This is code used in the simulations for the work reported in the forthcoming paper:
Sproat, Richard. 2017. A Computational Model of the Discovery of Writing. Written Language and Literacy, to appear.
It depends on the following software:
- OpenFst 1.6.2 -- http://www.openfst.org
- Thrax 1.2.3 -- http://www.openfst.org/twiki/bin/view/GRM/Thrax
- Pynini 1.5 -- http://www.openfst.org/twiki/bin/view/GRM/Pynini
The main shell script is
experiments.sh
Run with no environment variables set it will run an experiment with the following configuration:
# Form of the base morph among MONOSYLLABLE, SESQUISYLLABLE, DISYLLABLE BASE_MORPH=MONOSYLLABLE # 1 or 0: whether to initialize non primary morphs with the symbol NON_PRIMARIES=0 # Probability to try to spell something PROB=0.5 # 1 or 0: Whether to apply ablaut ABLAUT=0 # Do not allow any new phonetic symbols after iteration N. FREEZE_PHONETICS=0 # Do not allow any semantic spread after iteration N. FREEZE_SEMANTICS=0 # Perform NITER iterations per experiment NITER=10
To change one of these, set it as an environment variable. Thus:
BASE_MORPH=DISYLLABLE ./experiments.sh
The script is set up to run 5 experiments with 10 iterations each. In the first iteration it builds the Thrax grammars in Grm (if they are not already built from a previous run).

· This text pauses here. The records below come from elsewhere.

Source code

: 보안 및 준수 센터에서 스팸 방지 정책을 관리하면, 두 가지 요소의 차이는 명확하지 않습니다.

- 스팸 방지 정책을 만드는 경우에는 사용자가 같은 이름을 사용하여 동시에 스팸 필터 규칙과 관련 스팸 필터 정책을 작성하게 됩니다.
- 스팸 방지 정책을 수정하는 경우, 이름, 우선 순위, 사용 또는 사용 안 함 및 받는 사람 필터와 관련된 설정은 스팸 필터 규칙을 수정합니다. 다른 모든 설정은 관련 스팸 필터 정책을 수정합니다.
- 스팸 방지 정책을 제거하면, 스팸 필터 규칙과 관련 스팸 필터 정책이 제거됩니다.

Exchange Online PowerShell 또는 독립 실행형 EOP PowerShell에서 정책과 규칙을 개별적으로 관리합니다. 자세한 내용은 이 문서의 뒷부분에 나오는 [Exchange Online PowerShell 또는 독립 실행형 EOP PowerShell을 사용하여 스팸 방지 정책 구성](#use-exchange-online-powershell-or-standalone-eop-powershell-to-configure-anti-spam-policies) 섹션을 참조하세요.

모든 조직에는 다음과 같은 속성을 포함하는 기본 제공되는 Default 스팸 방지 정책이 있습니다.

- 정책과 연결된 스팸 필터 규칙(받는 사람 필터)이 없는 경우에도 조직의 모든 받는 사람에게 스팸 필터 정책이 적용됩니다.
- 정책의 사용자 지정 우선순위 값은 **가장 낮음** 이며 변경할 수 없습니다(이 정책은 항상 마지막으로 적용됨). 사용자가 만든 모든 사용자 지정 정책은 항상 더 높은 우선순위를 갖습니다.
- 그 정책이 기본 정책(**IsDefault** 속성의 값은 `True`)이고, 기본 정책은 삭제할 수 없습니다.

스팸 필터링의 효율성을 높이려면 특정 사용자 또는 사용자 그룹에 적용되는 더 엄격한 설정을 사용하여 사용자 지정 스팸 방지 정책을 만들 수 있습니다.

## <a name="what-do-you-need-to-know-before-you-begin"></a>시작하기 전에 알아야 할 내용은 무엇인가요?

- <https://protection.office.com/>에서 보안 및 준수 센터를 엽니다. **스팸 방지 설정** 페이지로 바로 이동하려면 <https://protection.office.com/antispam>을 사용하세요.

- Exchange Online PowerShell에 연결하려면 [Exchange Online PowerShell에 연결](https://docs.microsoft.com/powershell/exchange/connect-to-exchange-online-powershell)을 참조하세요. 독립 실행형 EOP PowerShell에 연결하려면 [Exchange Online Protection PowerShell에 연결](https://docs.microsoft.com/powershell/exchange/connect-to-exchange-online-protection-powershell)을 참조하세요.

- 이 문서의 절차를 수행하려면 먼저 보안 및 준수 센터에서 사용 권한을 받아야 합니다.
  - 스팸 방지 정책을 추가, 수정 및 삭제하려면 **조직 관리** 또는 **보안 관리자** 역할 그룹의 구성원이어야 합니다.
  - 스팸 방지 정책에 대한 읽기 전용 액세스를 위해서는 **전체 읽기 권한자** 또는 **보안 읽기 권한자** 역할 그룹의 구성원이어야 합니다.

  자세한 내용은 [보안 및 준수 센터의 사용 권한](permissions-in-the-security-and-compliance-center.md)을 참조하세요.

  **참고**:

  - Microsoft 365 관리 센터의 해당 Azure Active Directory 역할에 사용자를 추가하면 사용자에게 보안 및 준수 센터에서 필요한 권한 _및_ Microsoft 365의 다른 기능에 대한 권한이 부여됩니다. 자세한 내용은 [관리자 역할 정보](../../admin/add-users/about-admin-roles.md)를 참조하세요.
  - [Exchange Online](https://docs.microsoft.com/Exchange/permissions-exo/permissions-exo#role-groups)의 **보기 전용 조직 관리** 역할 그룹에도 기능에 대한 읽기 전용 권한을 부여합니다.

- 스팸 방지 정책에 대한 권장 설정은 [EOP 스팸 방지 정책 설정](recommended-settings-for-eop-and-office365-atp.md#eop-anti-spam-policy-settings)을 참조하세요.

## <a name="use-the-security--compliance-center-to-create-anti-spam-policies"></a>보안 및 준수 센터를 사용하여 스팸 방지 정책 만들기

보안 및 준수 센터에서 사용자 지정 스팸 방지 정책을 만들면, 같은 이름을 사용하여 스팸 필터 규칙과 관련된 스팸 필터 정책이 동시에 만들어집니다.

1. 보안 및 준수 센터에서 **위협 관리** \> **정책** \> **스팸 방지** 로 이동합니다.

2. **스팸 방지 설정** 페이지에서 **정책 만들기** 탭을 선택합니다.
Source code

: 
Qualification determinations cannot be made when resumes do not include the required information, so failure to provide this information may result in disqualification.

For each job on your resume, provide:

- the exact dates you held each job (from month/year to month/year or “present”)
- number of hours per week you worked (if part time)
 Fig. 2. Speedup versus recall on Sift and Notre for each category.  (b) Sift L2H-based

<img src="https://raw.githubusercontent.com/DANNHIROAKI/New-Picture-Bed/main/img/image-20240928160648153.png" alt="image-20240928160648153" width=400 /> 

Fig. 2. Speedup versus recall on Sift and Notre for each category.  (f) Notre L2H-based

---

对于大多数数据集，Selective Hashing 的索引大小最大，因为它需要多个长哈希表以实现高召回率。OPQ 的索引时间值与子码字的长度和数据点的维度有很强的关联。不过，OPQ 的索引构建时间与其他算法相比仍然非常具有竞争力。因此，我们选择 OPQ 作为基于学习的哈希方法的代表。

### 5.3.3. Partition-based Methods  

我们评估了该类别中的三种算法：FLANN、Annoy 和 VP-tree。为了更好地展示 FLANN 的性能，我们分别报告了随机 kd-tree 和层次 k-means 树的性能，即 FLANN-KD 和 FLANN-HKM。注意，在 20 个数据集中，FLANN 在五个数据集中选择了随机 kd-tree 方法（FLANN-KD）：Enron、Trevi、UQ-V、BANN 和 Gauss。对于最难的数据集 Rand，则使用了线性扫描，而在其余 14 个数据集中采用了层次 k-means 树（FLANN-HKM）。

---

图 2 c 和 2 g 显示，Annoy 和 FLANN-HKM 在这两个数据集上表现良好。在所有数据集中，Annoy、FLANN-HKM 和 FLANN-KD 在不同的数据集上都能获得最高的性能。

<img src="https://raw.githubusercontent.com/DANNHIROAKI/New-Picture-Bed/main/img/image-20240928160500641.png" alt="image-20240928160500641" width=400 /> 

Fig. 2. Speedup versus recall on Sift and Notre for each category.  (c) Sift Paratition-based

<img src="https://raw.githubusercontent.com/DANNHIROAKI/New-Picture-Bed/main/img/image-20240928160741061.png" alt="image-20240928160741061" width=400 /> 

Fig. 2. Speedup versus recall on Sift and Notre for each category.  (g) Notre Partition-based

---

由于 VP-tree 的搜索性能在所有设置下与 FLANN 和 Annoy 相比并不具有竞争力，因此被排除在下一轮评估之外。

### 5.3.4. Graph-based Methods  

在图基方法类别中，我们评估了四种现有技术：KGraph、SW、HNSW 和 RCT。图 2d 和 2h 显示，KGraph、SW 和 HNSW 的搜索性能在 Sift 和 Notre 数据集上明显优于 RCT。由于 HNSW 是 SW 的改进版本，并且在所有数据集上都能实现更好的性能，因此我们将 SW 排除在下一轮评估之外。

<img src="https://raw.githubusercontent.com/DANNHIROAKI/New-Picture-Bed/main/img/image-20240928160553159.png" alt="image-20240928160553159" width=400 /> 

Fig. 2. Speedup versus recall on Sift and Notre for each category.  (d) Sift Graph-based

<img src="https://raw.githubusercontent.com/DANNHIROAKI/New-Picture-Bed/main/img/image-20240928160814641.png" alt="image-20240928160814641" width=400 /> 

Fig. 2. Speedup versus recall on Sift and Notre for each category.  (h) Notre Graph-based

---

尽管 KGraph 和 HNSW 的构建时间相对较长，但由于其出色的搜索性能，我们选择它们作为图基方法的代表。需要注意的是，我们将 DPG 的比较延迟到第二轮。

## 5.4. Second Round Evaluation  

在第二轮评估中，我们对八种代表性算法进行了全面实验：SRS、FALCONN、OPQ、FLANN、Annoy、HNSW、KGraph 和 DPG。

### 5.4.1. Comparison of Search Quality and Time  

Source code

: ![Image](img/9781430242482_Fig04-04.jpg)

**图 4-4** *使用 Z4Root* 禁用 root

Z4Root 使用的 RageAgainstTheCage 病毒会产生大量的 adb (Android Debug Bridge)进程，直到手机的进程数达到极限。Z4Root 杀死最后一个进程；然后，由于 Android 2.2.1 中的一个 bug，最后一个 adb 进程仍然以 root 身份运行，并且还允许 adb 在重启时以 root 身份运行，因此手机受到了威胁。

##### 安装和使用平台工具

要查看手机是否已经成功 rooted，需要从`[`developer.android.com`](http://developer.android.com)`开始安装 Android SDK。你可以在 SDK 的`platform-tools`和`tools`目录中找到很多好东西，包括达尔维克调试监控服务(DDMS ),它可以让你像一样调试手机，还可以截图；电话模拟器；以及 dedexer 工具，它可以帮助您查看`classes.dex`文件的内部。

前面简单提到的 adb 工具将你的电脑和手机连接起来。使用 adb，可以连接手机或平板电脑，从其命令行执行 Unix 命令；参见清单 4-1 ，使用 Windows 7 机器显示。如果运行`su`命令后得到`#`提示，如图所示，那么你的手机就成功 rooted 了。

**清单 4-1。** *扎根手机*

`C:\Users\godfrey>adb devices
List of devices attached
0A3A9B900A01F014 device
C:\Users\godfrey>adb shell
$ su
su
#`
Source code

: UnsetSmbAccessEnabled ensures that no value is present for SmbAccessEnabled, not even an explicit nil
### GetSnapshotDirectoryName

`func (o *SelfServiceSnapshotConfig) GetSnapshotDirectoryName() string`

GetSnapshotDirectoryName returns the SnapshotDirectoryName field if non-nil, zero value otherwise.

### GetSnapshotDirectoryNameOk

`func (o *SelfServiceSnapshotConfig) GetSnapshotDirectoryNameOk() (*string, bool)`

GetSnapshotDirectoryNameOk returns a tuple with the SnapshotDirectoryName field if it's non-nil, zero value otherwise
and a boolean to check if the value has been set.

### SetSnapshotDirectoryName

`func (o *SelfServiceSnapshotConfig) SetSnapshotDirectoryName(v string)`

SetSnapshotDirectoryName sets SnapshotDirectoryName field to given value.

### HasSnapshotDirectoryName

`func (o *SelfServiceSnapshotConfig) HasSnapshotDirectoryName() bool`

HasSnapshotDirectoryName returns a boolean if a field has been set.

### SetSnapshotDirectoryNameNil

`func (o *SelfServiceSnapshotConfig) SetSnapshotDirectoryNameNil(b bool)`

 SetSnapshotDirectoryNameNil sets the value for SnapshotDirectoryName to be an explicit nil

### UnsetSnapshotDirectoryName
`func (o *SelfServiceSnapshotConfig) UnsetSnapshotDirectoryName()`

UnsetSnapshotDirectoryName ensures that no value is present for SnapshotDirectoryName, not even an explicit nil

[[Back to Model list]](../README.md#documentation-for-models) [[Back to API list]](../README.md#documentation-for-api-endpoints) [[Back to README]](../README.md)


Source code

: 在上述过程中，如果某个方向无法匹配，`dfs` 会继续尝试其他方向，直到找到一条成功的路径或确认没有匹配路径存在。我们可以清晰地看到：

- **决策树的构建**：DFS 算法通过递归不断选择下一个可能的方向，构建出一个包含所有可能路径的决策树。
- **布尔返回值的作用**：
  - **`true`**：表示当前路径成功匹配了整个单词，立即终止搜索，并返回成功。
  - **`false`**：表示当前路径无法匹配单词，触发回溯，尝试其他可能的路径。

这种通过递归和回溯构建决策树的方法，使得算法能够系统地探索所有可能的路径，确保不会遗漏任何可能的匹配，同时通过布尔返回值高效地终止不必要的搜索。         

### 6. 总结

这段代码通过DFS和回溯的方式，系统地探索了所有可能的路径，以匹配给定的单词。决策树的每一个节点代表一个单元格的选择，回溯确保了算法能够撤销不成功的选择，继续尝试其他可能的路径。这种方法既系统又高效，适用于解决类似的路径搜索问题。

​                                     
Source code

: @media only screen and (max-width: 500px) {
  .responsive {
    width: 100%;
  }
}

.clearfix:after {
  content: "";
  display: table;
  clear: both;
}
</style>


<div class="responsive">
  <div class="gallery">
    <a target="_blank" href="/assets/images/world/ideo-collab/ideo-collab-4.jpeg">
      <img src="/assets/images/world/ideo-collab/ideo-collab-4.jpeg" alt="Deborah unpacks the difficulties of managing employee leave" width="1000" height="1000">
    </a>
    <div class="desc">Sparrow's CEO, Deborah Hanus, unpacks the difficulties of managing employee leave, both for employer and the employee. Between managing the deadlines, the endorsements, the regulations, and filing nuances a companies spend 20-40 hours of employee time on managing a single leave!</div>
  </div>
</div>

The results of each experiment will be placed in subdirectories of
/var/tmp/script_evolution_outputs
A script stats.py is provided to compute statistics over an experiment. Thus:
./stats.py /var/tmp/script_evolution_outputs/base_morph_MONOSYLLABLE/prob_0.5/non_primaries_0/ablaut_0/freeze_0/freeze_semantics_0/0
# morphs prop spell semphon phon sem
864 0.115741 0 0.00 0 0.00 100 1.00
864 0.199074 35 0.20 13 0.08 124 0.72
864 0.291667 71 0.28 27 0.11 154 0.61
864 0.379630 99 0.30 45 0.14 184 0.56
864 0.461806 126 0.32 66 0.17 207 0.52
864 0.559028 160 0.33 84 0.17 239 0.49
864 0.620370 175 0.33 103 0.19 258 0.48
864 0.671296 190 0.33 116 0.20 274 0.47
864 0.716435 201 0.32 125 0.20 293 0.47
864 0.739583 209 0.33 132 0.21 298 0.47
Where "morphs" is the number of morphs, "prop spell" is the proportion of morphs that receive a spelling on a given iteration, "semphon" is the proportion of spellings that are "semantic-phonetic" (i.e. having a graphic expression that encodes both semantic and the phonetic information), "phon" is the proportion that are purely phonetic and "sem" is the proportion that is purely semantic. See the paper for further details.